Dataset items
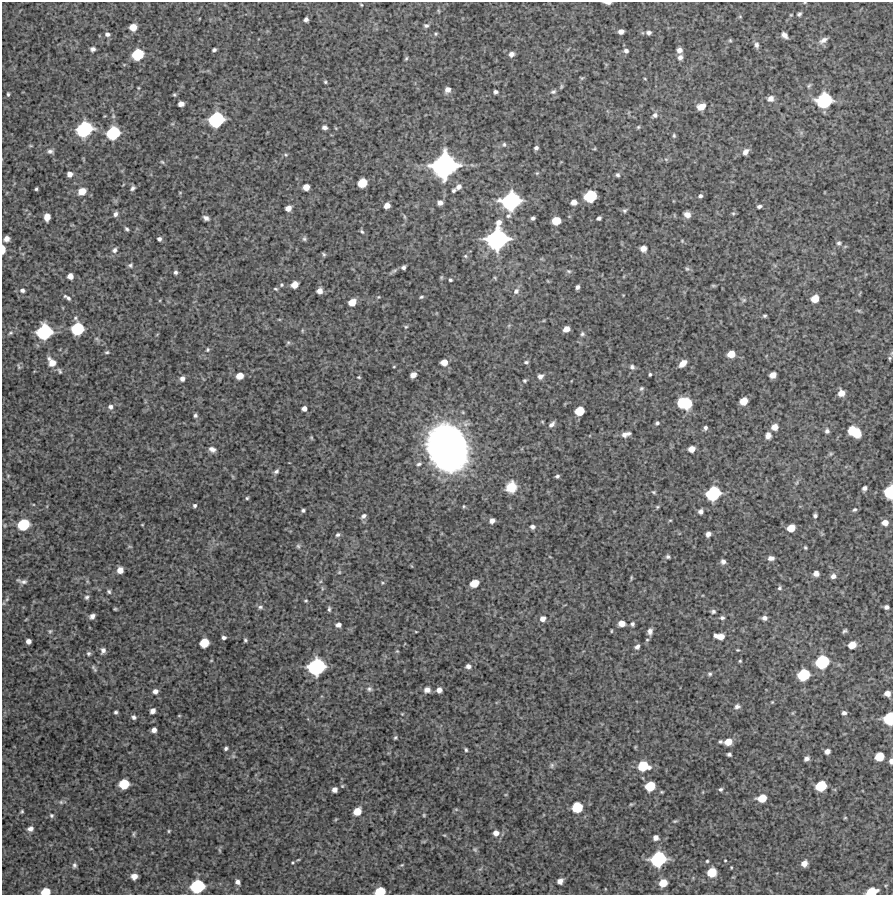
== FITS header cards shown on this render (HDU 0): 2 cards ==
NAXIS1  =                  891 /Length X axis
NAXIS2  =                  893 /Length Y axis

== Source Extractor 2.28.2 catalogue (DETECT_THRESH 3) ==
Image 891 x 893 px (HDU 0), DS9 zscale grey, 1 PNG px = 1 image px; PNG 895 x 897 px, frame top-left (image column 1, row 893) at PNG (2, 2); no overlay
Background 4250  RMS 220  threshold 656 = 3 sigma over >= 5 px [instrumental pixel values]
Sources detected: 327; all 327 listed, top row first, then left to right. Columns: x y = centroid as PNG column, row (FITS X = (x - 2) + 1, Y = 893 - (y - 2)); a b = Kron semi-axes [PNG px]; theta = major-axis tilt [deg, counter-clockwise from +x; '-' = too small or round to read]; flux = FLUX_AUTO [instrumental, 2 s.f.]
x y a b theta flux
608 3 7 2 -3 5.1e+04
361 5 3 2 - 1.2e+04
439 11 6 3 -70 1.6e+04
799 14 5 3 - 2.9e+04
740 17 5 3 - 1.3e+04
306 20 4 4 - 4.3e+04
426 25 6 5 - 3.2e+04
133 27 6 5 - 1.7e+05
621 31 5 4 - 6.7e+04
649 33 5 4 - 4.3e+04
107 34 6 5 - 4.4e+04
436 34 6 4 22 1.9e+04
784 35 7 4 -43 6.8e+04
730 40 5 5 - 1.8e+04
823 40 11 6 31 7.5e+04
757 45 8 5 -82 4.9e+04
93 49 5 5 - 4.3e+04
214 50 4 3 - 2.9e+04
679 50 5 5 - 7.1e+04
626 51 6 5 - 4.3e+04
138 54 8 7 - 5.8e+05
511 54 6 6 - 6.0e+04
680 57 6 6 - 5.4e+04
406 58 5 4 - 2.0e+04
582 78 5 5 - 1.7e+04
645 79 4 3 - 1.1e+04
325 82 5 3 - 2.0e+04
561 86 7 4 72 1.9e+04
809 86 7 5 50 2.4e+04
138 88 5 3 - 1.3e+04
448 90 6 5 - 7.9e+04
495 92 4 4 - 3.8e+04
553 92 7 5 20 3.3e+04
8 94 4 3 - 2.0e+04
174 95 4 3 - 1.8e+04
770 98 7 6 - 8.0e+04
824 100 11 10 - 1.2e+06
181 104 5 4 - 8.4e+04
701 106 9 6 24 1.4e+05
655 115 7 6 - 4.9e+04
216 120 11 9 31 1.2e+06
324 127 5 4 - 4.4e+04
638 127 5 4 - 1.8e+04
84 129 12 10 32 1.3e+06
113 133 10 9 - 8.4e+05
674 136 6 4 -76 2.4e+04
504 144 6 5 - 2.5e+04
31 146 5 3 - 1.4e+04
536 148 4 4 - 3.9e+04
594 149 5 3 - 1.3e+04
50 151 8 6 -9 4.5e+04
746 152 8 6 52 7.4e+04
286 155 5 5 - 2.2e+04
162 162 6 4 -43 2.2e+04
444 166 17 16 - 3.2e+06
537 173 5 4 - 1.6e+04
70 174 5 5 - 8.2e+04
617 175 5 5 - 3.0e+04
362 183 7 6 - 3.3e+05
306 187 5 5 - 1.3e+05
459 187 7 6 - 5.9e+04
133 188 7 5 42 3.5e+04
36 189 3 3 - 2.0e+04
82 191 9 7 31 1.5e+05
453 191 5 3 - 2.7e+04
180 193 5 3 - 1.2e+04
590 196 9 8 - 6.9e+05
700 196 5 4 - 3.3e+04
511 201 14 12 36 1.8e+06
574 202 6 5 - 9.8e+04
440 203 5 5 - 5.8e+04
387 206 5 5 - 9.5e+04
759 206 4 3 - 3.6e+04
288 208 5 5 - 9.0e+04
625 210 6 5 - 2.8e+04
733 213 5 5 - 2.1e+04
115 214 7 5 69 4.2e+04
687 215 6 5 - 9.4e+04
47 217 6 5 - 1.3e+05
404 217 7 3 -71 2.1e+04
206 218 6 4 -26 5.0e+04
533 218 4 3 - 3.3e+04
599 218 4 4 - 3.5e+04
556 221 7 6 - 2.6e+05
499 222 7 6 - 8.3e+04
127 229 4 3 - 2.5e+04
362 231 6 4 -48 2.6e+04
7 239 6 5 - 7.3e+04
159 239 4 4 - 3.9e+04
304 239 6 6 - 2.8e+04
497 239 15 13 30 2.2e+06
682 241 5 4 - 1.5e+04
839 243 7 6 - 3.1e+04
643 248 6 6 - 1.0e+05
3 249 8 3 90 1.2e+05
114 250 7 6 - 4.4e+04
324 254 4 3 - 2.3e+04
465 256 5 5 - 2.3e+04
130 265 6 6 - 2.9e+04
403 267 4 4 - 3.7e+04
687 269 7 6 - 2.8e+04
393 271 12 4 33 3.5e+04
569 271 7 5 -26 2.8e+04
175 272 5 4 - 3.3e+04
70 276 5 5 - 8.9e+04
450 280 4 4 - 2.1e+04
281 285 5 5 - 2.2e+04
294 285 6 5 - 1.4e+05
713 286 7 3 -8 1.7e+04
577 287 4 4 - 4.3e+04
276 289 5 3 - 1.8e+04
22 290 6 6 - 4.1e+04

Directions » Copy out every line of the data above word for word, but leave out the pictures.

Answer for the task »
== FITS header cards shown on this render (HDU 0): 2 cards ==
NAXIS1  =                  891 /Length X axis
NAXIS2  =                  893 /Length Y axis

== Source Extractor 2.28.2 catalogue (DETECT_THRESH 3) ==
Image 891 x 893 px (HDU 0), DS9 zscale grey, 1 PNG px = 1 image px; PNG 895 x 897 px, frame top-left (image column 1, row 893) at PNG (2, 2); no overlay
Background 4250  RMS 220  threshold 656 = 3 sigma over >= 5 px [instrumental pixel values]
Sources detected: 327; all 327 listed, top row first, then left to right. Columns: x y = centroid as PNG column, row (FITS X = (x - 2) + 1, Y = 893 - (y - 2)); a b = Kron semi-axes [PNG px]; theta = major-axis tilt [deg, counter-clockwise from +x; '-' = too small or round to read]; flux = FLUX_AUTO [instrumental, 2 s.f.]
x y a b theta flux
608 3 7 2 -3 5.1e+04
361 5 3 2 - 1.2e+04
439 11 6 3 -70 1.6e+04
799 14 5 3 - 2.9e+04
740 17 5 3 - 1.3e+04
306 20 4 4 - 4.3e+04
426 25 6 5 - 3.2e+04
133 27 6 5 - 1.7e+05
621 31 5 4 - 6.7e+04
649 33 5 4 - 4.3e+04
107 34 6 5 - 4.4e+04
436 34 6 4 22 1.9e+04
784 35 7 4 -43 6.8e+04
730 40 5 5 - 1.8e+04
823 40 11 6 31 7.5e+04
757 45 8 5 -82 4.9e+04
93 49 5 5 - 4.3e+04
214 50 4 3 - 2.9e+04
679 50 5 5 - 7.1e+04
626 51 6 5 - 4.3e+04
138 54 8 7 - 5.8e+05
511 54 6 6 - 6.0e+04
680 57 6 6 - 5.4e+04
406 58 5 4 - 2.0e+04
582 78 5 5 - 1.7e+04
645 79 4 3 - 1.1e+04
325 82 5 3 - 2.0e+04
561 86 7 4 72 1.9e+04
809 86 7 5 50 2.4e+04
138 88 5 3 - 1.3e+04
448 90 6 5 - 7.9e+04
495 92 4 4 - 3.8e+04
553 92 7 5 20 3.3e+04
8 94 4 3 - 2.0e+04
174 95 4 3 - 1.8e+04
770 98 7 6 - 8.0e+04
824 100 11 10 - 1.2e+06
181 104 5 4 - 8.4e+04
701 106 9 6 24 1.4e+05
655 115 7 6 - 4.9e+04
216 120 11 9 31 1.2e+06
324 127 5 4 - 4.4e+04
638 127 5 4 - 1.8e+04
84 129 12 10 32 1.3e+06
113 133 10 9 - 8.4e+05
674 136 6 4 -76 2.4e+04
504 144 6 5 - 2.5e+04
31 146 5 3 - 1.4e+04
536 148 4 4 - 3.9e+04
594 149 5 3 - 1.3e+04
50 151 8 6 -9 4.5e+04
746 152 8 6 52 7.4e+04
286 155 5 5 - 2.2e+04
162 162 6 4 -43 2.2e+04
444 166 17 16 - 3.2e+06
537 173 5 4 - 1.6e+04
70 174 5 5 - 8.2e+04
617 175 5 5 - 3.0e+04
362 183 7 6 - 3.3e+05
306 187 5 5 - 1.3e+05
459 187 7 6 - 5.9e+04
133 188 7 5 42 3.5e+04
36 189 3 3 - 2.0e+04
82 191 9 7 31 1.5e+05
453 191 5 3 - 2.7e+04
180 193 5 3 - 1.2e+04
590 196 9 8 - 6.9e+05
700 196 5 4 - 3.3e+04
511 201 14 12 36 1.8e+06
574 202 6 5 - 9.8e+04
440 203 5 5 - 5.8e+04
387 206 5 5 - 9.5e+04
759 206 4 3 - 3.6e+04
288 208 5 5 - 9.0e+04
625 210 6 5 - 2.8e+04
733 213 5 5 - 2.1e+04
115 214 7 5 69 4.2e+04
687 215 6 5 - 9.4e+04
47 217 6 5 - 1.3e+05
404 217 7 3 -71 2.1e+04
206 218 6 4 -26 5.0e+04
533 218 4 3 - 3.3e+04
599 218 4 4 - 3.5e+04
556 221 7 6 - 2.6e+05
499 222 7 6 - 8.3e+04
127 229 4 3 - 2.5e+04
362 231 6 4 -48 2.6e+04
7 239 6 5 - 7.3e+04
159 239 4 4 - 3.9e+04
304 239 6 6 - 2.8e+04
497 239 15 13 30 2.2e+06
682 241 5 4 - 1.5e+04
839 243 7 6 - 3.1e+04
643 248 6 6 - 1.0e+05
3 249 8 3 90 1.2e+05
114 250 7 6 - 4.4e+04
324 254 4 3 - 2.3e+04
465 256 5 5 - 2.3e+04
130 265 6 6 - 2.9e+04
403 267 4 4 - 3.7e+04
687 269 7 6 - 2.8e+04
393 271 12 4 33 3.5e+04
569 271 7 5 -26 2.8e+04
175 272 5 4 - 3.3e+04
70 276 5 5 - 8.9e+04
450 280 4 4 - 2.1e+04
281 285 5 5 - 2.2e+04
294 285 6 5 - 1.4e+05
713 286 7 3 -8 1.7e+04
577 287 4 4 - 4.3e+04
276 289 5 3 - 1.8e+04
22 290 6 6 - 4.1e+04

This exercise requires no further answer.